Hi. I'm trying to solve a simple map-reduce problem using nextflow.
# imperative pseudocode
# Map
Foreach letter x in (a, b, c): write ${x} to (temporary file) ${x}.txt
# Reduce
Bind together the rows of a.txt, b.txt, c.txt in any order to produce result.txt
# Cleanup
Remove a.txt, b.txt, c.txt and put result.txt into ./results/
I can't find the syntax for reduction in the nextflow documentation:
My (incorrect) reduction code is in the following:
// map_reduce.nf
letters = Channel.from('a', 'b', 'c')                                                               
process map_to_file {
    // I'm fairly certain this does what I want it writes a to a.txt (in whatever random directory
    // nextflow chooses to run that process in), and similarly for b -> b.txt, c -> c.txt
    // This 'process' should run three times, once for each letter
    input:                                                                                          
        val(letter) from letters
    output:                                                                                         
        file "${letter}.txt" into letter_files
    script:
        """                                                                                         
        echo "${letter}" > "${letter}.txt"                                                           
        """                                                                                         
}                                                                                                   
process reduce_files {
    // when we're finished, 'results.txt' in nextflow's working dir should be linked
    // to from results/results.txt                                                      
    publishDir "results"
    // But how do I tell this process that it should run once, and combine all files
    // from the channel `letter_files` into a single output file
    input:                                                                                          
        my_files from letter_files.collect()  // guesswork //                                                      
    output:                                                                                         
        file "results.txt"    
    // wanted: "cat <random_path>/a.txt <other_path>/b.txt <another_path>/c.txt > result.txt"                                                                                        
    script:                                                                                         
        """                                                                                         
        cat ${my_files} > "results.txt"                                                              

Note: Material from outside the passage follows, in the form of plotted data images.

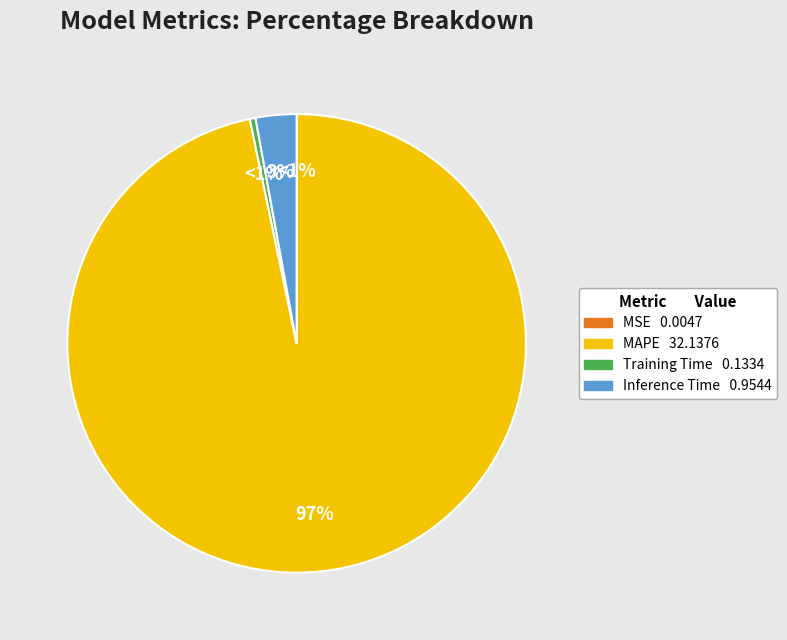

What is the majority slice?

MAPE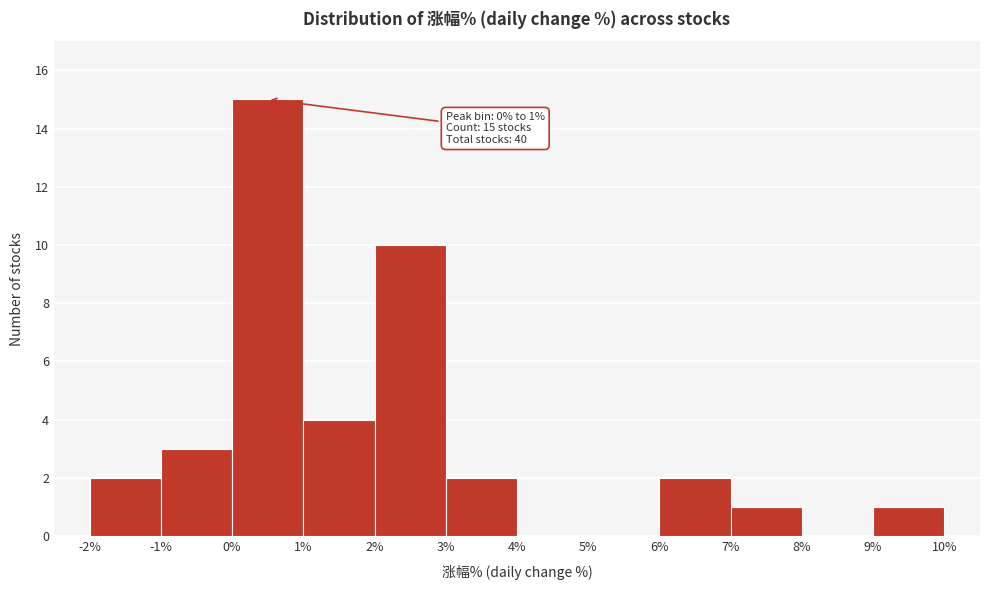

Which range on the x-axis has the tallest bar?

0% to 1%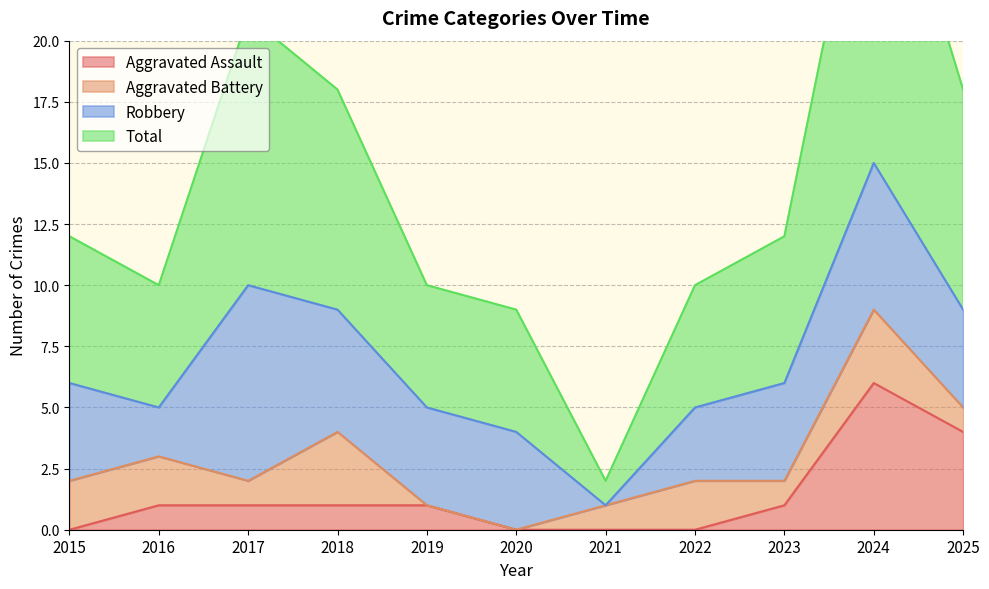

At which label is Total closest to 16?

2018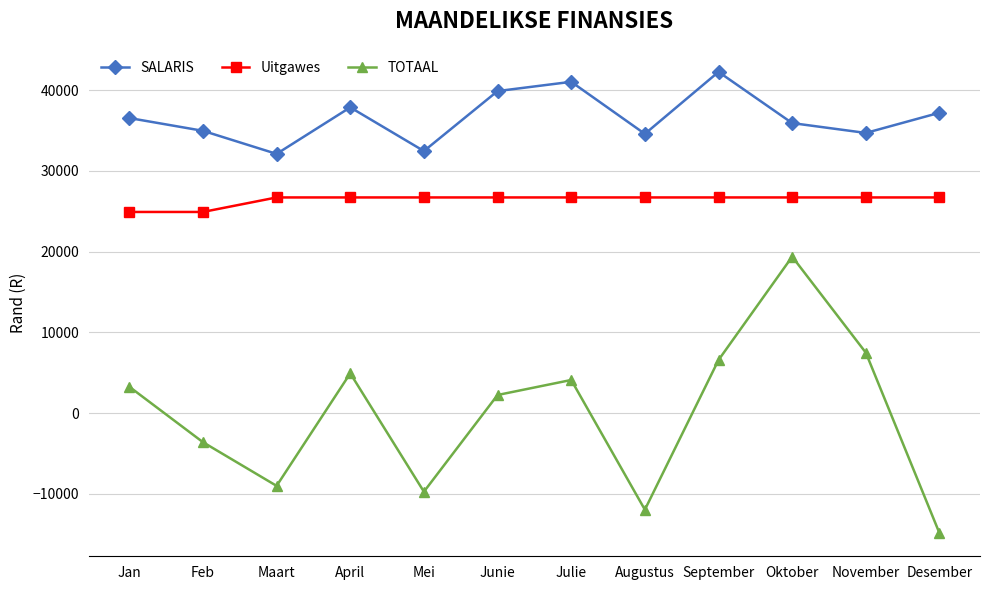

At which label does TOTAAL reach its minimum?

Desember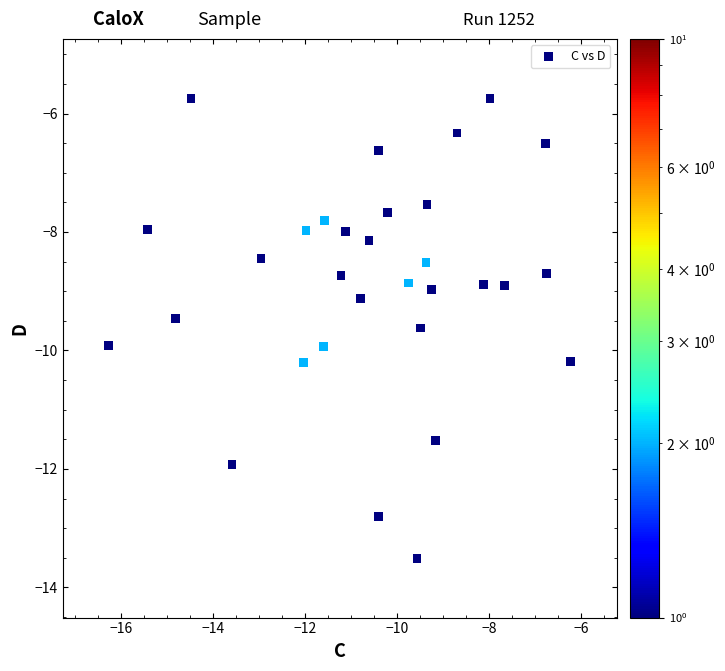

What is the range of X values (max minus min)?

10.0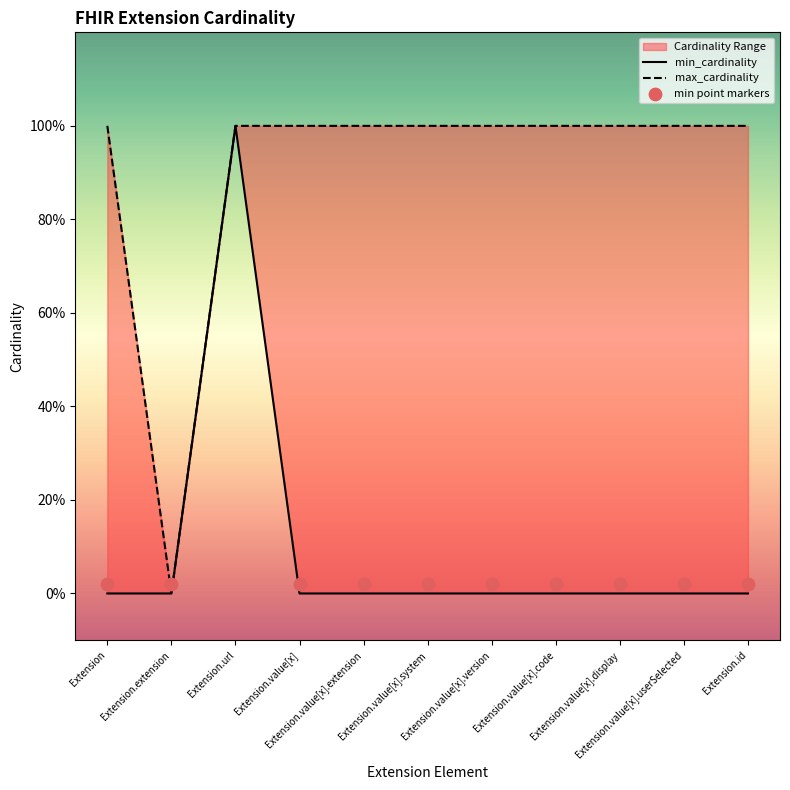

Which series has the largest Y range (max minus min)?

min_cardinality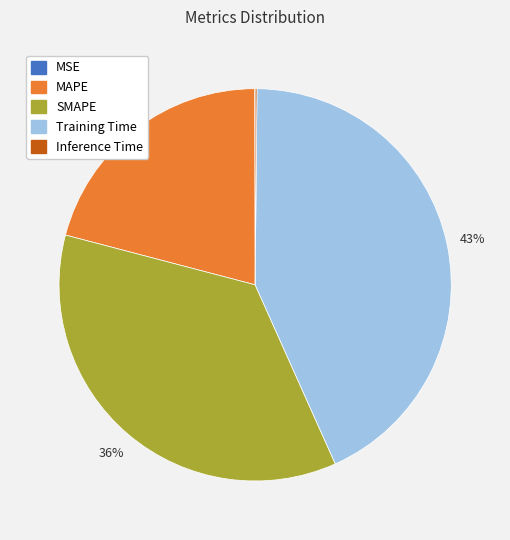

Does any single category account for the majority?

No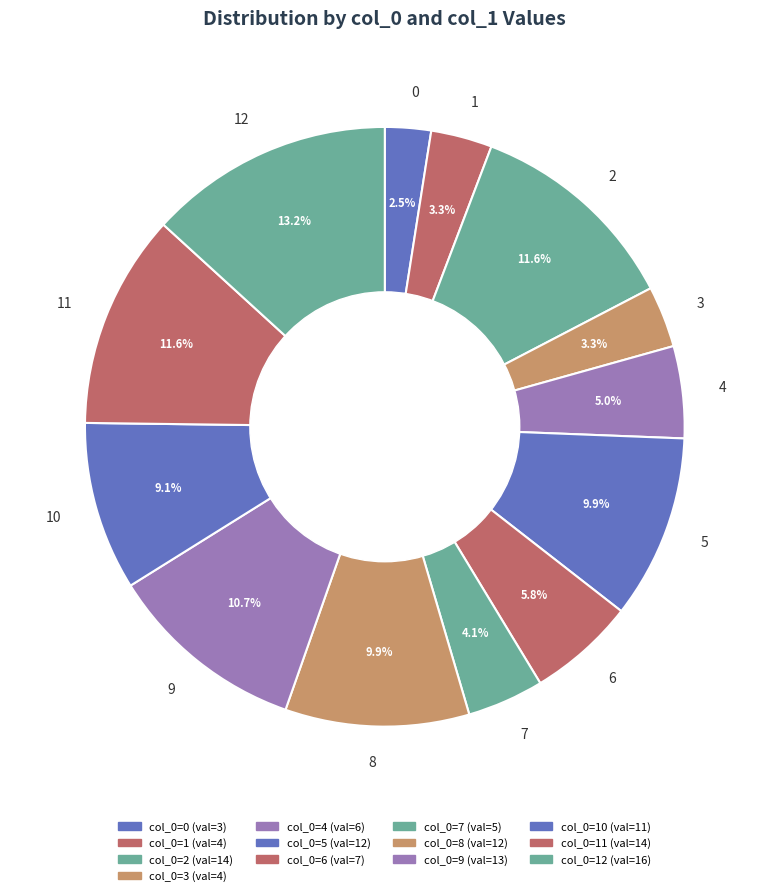

Approximately how many times larger is the value at 4 compared to 9?

0.5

        """                                                                                         
}
Hopefuly this makes sense, I'm in the realm of unknown-unknowns with nextflow at the moment
Thanks, but I found the operators section of the documentation really difficult to follow. Can
letter_files.collectFile()be used as the input to a process? Presumably it would provide a single-emission channel, that emits a collection of files - can that collection of files be turned into a bash-string of filenames. The reason I ask, is that I have several other fan-in processes, some requiring more complicated steps than just binding the files together.